The board heard that, in January, Pitney told staff at the facility that he was “actively using methamphetamine”.

He then “absconded from the programme” and said he was self-discharging.

A condition of his parole is that he cannot leave the facility or move address without direct prior approval by his parole officer.

Pitney accepted he would have to stay in prison for some time and his lawyer told the board he would be working to develop an alternative release proposal.

“He has good support in the community. He has a new partner and her parents are in support,” said Snook.

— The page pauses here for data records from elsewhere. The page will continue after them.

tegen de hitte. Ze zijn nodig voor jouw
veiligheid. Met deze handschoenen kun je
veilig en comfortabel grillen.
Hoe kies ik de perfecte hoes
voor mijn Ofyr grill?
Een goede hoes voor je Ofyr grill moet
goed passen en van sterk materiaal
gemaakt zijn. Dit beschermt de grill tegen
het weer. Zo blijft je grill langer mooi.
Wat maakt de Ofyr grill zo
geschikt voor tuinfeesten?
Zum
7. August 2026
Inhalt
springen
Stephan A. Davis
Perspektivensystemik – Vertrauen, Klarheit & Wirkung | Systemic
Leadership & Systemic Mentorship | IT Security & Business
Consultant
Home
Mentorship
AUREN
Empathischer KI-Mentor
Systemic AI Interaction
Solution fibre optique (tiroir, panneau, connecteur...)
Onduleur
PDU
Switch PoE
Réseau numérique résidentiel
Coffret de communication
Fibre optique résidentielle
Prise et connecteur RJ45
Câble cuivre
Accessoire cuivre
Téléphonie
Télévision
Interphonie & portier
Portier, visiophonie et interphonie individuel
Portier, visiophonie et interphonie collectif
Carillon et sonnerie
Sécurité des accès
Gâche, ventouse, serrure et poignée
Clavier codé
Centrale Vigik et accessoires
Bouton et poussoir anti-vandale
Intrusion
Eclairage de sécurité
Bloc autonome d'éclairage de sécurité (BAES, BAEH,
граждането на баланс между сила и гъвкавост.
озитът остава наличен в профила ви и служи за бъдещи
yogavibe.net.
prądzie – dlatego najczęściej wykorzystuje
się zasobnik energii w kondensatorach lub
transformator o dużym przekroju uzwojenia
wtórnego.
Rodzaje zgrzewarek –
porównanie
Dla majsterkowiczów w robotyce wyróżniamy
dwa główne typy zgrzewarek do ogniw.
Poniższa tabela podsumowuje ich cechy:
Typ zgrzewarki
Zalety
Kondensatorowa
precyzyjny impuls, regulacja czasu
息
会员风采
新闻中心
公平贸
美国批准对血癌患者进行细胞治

“Mr Pitney acknowledged today that it was the wrong choice to decide to leave the programme,” Snook said.

“It reflected his disillusionment with the programme itself. He also acknowledged that the longest period of time he has spent in the community on parole is around nine months.

“We are making a final recall order today …Mr Pitney poses an undue risk to the safety of the community we must exercise our discretion to make a final recall order.”

Pitney will be seen again by the board in June.

In June 2017, Pitney was recalled for similar behaviour.

“He was previously released there in 2017 but recalled on June 12, 2017, because of a positive test for drugs and he removed his tracker and absconded,” Snook said.

“Prior to that there were three earlier recalls following releases on parole in 2003, 2004 and 2016.”

Pitney, now 44,was last released in May last year.

He had been granted parole in March but due to the initial Covid-19 national lockdown, the rehabilitation facility he was being released to could not take him.

He was freed in May and told the board he was “enthusiastic” about the facility.

The board ordered Pitney to adhere to a number of special conditions including submitting and complyingto electronic monitoring, not to use drugs or alcohol, to disclose all and any details of an intimate relationship to his probation officer and not to contact any of his victims.

He was also ordered to attend a psychological assessment and attend, participate in and complete any recommended treatment as directed by a Probation Officer.